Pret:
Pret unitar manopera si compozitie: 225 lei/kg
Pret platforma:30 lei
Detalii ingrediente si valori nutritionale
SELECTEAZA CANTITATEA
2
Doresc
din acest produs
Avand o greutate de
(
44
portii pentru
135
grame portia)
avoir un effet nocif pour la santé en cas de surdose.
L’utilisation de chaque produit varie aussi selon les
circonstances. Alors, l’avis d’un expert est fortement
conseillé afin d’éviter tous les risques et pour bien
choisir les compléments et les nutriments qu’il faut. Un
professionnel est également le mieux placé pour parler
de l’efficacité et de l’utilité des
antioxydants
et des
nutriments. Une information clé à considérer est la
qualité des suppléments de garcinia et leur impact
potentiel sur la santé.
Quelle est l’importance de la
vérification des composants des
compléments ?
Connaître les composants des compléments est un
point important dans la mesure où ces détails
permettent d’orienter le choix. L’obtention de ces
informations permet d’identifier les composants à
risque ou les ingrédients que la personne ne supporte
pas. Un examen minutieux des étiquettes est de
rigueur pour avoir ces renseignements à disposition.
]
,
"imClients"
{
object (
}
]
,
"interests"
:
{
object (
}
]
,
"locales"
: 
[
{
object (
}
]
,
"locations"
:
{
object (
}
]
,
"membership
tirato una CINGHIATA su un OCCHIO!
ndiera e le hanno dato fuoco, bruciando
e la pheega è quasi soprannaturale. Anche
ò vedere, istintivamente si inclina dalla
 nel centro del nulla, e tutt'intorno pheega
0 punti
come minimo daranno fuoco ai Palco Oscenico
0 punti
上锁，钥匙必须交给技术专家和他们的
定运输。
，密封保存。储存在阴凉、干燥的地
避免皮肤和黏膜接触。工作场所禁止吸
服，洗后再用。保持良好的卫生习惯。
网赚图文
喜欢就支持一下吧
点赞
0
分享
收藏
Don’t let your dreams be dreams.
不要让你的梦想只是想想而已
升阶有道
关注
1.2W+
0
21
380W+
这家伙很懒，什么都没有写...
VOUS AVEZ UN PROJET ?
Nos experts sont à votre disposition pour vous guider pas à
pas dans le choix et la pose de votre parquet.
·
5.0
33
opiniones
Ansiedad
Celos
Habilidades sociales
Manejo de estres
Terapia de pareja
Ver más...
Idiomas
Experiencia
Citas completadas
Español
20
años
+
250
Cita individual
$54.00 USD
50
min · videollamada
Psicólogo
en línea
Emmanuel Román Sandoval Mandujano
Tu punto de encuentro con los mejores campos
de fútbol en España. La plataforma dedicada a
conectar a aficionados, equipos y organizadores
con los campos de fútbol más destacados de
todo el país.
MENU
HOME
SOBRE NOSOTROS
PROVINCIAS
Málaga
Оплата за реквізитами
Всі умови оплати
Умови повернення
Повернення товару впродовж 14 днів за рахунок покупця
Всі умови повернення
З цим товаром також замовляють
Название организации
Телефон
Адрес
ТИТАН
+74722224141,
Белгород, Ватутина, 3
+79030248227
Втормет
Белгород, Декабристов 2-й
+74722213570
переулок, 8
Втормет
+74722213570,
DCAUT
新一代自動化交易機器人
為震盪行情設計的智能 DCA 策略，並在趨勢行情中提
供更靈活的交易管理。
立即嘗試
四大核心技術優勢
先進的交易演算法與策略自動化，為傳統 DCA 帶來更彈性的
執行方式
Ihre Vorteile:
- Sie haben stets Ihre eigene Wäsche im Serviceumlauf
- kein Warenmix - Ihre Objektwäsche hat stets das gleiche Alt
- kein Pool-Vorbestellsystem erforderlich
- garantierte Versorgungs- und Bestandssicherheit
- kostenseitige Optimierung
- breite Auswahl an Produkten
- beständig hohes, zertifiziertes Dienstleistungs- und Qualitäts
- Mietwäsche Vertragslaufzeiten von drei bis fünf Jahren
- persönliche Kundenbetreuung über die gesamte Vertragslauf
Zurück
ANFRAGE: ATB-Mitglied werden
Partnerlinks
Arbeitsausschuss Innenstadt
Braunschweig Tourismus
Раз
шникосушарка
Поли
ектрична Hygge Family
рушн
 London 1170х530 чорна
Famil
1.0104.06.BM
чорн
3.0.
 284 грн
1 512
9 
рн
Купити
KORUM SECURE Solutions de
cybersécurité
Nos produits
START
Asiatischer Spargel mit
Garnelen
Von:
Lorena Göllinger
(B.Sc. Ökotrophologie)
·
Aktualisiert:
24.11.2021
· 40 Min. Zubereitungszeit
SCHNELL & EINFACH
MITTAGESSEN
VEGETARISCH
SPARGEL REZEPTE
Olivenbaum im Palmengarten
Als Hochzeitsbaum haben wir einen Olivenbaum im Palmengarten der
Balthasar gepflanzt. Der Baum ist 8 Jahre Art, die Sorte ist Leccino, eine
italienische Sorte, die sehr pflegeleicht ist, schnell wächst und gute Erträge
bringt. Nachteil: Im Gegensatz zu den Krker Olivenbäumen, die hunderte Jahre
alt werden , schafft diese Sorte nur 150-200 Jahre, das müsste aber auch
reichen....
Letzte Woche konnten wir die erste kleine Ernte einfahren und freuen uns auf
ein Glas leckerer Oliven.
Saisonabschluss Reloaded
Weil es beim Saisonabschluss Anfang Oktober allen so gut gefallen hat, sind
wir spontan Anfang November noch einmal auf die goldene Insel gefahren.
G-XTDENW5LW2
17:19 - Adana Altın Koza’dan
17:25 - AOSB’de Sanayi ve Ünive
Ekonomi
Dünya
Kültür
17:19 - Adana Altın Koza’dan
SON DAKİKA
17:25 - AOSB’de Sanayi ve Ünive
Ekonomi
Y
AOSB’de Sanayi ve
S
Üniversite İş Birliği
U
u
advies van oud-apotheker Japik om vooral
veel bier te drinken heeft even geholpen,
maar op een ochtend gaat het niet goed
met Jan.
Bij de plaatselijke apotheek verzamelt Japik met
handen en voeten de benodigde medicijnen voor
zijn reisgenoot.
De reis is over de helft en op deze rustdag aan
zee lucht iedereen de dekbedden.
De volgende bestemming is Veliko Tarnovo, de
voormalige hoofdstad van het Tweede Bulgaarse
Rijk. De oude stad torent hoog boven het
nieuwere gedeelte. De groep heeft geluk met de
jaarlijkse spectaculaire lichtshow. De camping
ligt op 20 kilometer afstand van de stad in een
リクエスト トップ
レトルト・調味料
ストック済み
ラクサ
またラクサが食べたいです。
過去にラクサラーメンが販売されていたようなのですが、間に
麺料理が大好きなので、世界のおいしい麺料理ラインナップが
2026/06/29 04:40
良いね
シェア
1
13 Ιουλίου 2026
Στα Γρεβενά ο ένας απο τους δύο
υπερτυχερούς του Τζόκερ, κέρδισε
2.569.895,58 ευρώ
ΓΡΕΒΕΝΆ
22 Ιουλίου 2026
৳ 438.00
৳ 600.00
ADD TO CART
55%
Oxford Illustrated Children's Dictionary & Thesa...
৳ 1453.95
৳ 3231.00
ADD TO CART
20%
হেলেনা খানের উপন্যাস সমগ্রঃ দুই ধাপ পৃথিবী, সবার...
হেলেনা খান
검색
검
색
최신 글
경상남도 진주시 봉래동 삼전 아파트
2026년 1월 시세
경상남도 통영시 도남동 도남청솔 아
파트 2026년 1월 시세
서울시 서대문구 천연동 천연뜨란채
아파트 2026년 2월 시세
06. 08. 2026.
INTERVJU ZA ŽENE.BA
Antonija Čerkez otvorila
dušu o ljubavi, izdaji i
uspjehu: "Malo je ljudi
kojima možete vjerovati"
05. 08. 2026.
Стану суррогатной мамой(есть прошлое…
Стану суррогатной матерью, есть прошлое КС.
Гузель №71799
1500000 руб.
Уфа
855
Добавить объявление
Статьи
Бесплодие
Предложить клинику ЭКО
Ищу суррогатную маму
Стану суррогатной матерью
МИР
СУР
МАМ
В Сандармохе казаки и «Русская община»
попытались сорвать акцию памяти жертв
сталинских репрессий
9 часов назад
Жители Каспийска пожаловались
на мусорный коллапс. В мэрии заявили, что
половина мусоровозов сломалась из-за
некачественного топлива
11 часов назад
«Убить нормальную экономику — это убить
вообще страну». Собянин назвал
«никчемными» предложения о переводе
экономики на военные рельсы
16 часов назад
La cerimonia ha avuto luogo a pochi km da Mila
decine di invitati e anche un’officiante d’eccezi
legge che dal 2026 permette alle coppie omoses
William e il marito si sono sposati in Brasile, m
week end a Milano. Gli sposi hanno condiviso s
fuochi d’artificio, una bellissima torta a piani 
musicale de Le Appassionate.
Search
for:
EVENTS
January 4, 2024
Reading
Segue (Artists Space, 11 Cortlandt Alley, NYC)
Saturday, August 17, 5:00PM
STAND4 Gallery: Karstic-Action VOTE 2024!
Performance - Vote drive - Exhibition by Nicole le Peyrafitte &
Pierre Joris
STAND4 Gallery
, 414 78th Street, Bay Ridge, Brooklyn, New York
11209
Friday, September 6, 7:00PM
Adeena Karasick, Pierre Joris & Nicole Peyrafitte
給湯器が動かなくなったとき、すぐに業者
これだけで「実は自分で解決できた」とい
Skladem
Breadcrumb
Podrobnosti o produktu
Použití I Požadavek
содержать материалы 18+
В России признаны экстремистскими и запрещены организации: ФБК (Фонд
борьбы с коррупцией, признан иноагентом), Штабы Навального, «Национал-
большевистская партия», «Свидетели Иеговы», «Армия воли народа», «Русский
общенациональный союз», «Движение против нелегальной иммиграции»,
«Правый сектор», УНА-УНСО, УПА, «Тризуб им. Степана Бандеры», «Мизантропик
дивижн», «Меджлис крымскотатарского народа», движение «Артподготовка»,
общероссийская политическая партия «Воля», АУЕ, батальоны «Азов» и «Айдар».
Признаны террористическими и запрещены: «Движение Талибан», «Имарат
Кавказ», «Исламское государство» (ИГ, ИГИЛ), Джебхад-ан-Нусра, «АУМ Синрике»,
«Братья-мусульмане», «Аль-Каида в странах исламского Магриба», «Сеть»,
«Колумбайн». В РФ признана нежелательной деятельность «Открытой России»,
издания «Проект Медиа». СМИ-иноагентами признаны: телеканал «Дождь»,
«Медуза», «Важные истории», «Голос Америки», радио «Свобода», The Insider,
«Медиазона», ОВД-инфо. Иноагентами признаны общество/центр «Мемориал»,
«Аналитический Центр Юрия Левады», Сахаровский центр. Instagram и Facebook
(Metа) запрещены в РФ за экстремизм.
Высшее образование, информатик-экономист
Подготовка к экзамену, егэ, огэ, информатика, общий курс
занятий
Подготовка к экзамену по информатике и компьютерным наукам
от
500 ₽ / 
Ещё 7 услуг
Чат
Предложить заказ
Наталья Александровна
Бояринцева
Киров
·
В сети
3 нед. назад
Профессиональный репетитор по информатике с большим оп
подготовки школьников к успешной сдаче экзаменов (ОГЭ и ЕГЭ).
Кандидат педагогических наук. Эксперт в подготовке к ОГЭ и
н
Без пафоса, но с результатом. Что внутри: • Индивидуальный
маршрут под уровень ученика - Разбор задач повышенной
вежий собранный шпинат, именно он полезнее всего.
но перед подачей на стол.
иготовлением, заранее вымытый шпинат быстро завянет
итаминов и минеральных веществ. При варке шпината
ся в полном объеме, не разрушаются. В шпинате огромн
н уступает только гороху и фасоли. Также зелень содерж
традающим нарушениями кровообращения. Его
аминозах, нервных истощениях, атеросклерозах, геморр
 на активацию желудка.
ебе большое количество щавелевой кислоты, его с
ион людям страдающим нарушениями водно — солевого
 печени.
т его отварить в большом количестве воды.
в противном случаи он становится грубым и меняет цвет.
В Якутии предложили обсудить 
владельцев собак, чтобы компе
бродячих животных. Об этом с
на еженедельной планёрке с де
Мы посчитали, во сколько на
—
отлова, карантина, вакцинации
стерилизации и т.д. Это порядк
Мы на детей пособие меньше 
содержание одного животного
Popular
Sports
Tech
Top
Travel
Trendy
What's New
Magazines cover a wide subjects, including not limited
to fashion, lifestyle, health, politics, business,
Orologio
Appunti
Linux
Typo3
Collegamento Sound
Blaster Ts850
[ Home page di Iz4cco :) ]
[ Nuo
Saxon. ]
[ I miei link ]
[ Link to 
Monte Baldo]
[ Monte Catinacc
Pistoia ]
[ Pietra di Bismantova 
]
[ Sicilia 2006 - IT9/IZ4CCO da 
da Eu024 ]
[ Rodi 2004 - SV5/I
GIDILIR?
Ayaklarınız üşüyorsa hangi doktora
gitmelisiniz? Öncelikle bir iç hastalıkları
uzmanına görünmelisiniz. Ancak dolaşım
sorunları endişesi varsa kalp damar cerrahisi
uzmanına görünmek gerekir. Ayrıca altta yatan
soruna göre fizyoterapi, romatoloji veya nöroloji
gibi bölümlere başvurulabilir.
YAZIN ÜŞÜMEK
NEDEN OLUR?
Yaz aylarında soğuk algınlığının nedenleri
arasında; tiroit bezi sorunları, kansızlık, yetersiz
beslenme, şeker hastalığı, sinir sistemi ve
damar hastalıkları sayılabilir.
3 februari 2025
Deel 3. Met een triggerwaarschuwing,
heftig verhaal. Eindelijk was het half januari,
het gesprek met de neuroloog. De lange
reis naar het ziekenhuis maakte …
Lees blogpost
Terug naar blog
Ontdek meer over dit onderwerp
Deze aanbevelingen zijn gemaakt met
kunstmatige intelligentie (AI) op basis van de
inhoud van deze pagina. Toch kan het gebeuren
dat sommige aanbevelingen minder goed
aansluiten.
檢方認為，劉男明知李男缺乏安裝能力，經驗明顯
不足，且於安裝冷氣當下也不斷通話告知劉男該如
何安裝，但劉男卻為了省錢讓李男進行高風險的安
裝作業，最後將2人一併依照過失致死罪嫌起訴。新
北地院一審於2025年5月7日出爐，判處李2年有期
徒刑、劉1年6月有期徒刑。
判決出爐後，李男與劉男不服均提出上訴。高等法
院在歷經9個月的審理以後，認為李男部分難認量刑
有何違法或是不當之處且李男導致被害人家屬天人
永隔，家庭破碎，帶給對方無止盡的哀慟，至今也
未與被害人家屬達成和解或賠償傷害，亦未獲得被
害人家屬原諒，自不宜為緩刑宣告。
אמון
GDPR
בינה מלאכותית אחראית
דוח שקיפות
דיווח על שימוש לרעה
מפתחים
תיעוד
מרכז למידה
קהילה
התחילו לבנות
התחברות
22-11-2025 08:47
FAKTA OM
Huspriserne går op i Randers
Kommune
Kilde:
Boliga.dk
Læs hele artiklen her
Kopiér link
○ ○ ○
**What is expected:**
Reproduce word for word the lines of the material above, from the very first line to the line with "Habilidades sociales", including both.

**Written reply:**
Pret:
Pret unitar manopera si compozitie: 225 lei/kg
Pret platforma:30 lei
Detalii ingrediente si valori nutritionale
SELECTEAZA CANTITATEA
2
Doresc
din acest produs
Avand o greutate de
(
44
portii pentru
135
grame portia)
avoir un effet nocif pour la santé en cas de surdose.
L’utilisation de chaque produit varie aussi selon les
circonstances. Alors, l’avis d’un expert est fortement
conseillé afin d’éviter tous les risques et pour bien
choisir les compléments et les nutriments qu’il faut. Un
professionnel est également le mieux placé pour parler
de l’efficacité et de l’utilité des
antioxydants
et des
nutriments. Une information clé à considérer est la
qualité des suppléments de garcinia et leur impact
potentiel sur la santé.
Quelle est l’importance de la
vérification des composants des
compléments ?
Connaître les composants des compléments est un
point important dans la mesure où ces détails
permettent d’orienter le choix. L’obtention de ces
informations permet d’identifier les composants à
risque ou les ingrédients que la personne ne supporte
pas. Un examen minutieux des étiquettes est de
rigueur pour avoir ces renseignements à disposition.
]
,
"imClients"
{
object (
}
]
,
"interests"
:
{
object (
}
]
,
"locales"
: 
[
{
object (
}
]
,
"locations"
:
{
object (
}
]
,
"membership
tirato una CINGHIATA su un OCCHIO!
ndiera e le hanno dato fuoco, bruciando
e la pheega è quasi soprannaturale. Anche
ò vedere, istintivamente si inclina dalla
 nel centro del nulla, e tutt'intorno pheega
0 punti
come minimo daranno fuoco ai Palco Oscenico
0 punti
上锁，钥匙必须交给技术专家和他们的
定运输。
，密封保存。储存在阴凉、干燥的地
避免皮肤和黏膜接触。工作场所禁止吸
服，洗后再用。保持良好的卫生习惯。
网赚图文
喜欢就支持一下吧
点赞
0
分享
收藏
Don’t let your dreams be dreams.
不要让你的梦想只是想想而已
升阶有道
关注
1.2W+
0
21
380W+
这家伙很懒，什么都没有写...
VOUS AVEZ UN PROJET ?
Nos experts sont à votre disposition pour vous guider pas à
pas dans le choix et la pose de votre parquet.
·
5.0
33
opiniones
Ansiedad
Celos
Habilidades sociales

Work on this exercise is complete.